As projeções futuras de taxas sugerem apenas um corte de 25 pontos-base no final do ano, segundo dados compilados pela LSEG, em comparação com cerca de dois cortes previstos antes do início da guerra.
O Dow Jones subiu 0,10%, a 46.993 pontos. O Nasdaq ganhou 0,47%, a 22.479 pontos, e o S&P 500 teve alta de 0,25%, a 6.716 pontos.
As ações norte-americanas fecharam a sessão de segunda-feira (16) em alta, pressionadas pelo setor de tecnologia.
Na segunda (16), durante a conferência anual de desenvolvedores da Nvidia, o CEO da empresa, Jensen Huang, afirmou que a oportunidade de receita para os chips de inteligência artificial pode atingir pelo menos US$ 1 trilhão até 2027. A Nvidia caiu 0,69% nesta terça (17).
O chefe da Organização Marítima Internacional (OMI) afirmou que as escoltas navais no Estreito de Ormuz não "garantirão em 100%" a segurança dos navios que tentam transitar pela hidrovia, de acordo com matéria do Financial Times desta terça (17). O presidente dos EUA, Donald Trump, disse na segunda (16) que anunciará "em breve" os países que concordaram em ajudar os EUA a reabrir o Estreito de Ormuz, mesmo reconhecendo que muitos aliados rejeitaram as propostas americanas até o momento.
“Do nosso ponto de vista, o Estreito está aberto; ele só está fechado para nossos inimigos e para aqueles que realizaram uma agressão injusta contra nosso país”, declarou o ministro das Relações Exteriores do Irã, Abbas Araghchi, na segunda (16).
Os preços do petróleo fecharam em alta nesta terça-feira (17), em meio ao cenário de incertezas em relação à navegabilidade no Estreito de Ormuz, enquanto o Irã intensifica os ataques à infraestrutura energética em todo o Oriente Médio e uma figura importante do regime sugeriu que o crucial canal não se tornaria seguro para navios tão cedo.
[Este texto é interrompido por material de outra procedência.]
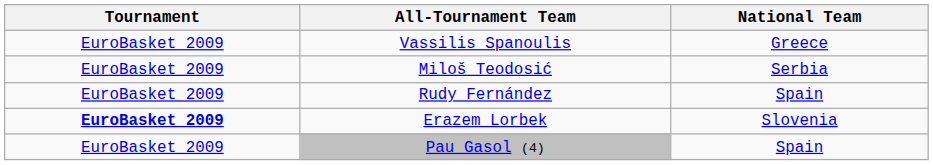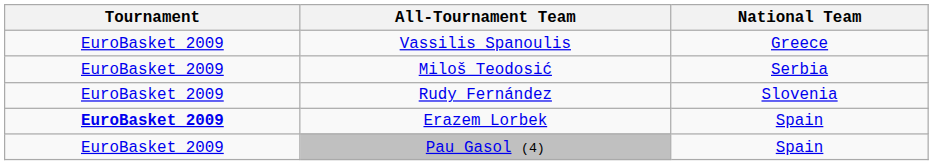Rudy Fernández | National Team: Spain -> Slovenia
Erazem Lorbek | National Team: Slovenia -> Spain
O contrato futuro do petróleo Brent para maio fechou em alta 3,20%, negociado a US$ 103,42 o barril. Já o WTI para maio, referência nos EUA, encerrou o dia com alta de 3,32%, para US$ 95,53 o barril.
Trump informou que a viagem planejada para a China neste mês foi adiada em meio à guerra contra o Irã. “Estamos remarcando a reunião, e tudo indica que ela acontecerá em cerca de cinco semanas. Estamos trabalhando com a China. Eles concordaram”, disse Trump a repórteres na Casa Branca, acrescentando depois que a reunião ocorrerá em “cinco ou seis semanas”.
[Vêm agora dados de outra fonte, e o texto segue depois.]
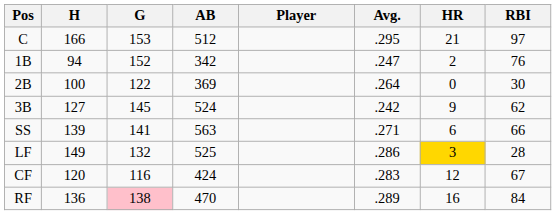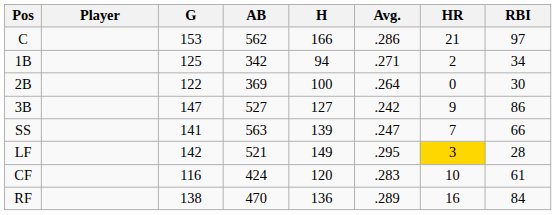columns swapped: Player <-> H
C | AB: 512 -> 562
C | Avg.: .295 -> .286
1B | G: 152 -> 125
1B | Avg.: .247 -> .271
1B | RBI: 76 -> 34
3B | G: 145 -> 147
3B | AB: 524 -> 527
3B | RBI: 62 -> 86
SS | Avg.: .271 -> .247
SS | HR: 6 -> 7
LF | G: 132 -> 142
LF | AB: 525 -> 521
LF | Avg.: .286 -> .295
CF | HR: 12 -> 10
CF | RBI: 67 -> 61
RF | G: pink background -> no background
Trump afirmou também nesta terça (17) que, embora os EUA ainda não estejam prontos para encerrar a guerra com o Irã, "sairão em breve".
Dentre os destaques do mercado, a Delta subiu mais de 6% e a American Airlines ganhou mais de 3% depois que ambas as empresas elevaram as projeções de receita para o trimestre atual. A United Airlines teve alta de mais de 3% também.
Entre outras empresas, o aplicativo de transporte Uber subiu mais de 4% após anunciar planos de lançar robotáxis em 28 cidades a partir do próximo ano, equipados com o software de direção autônoma da Nvidia.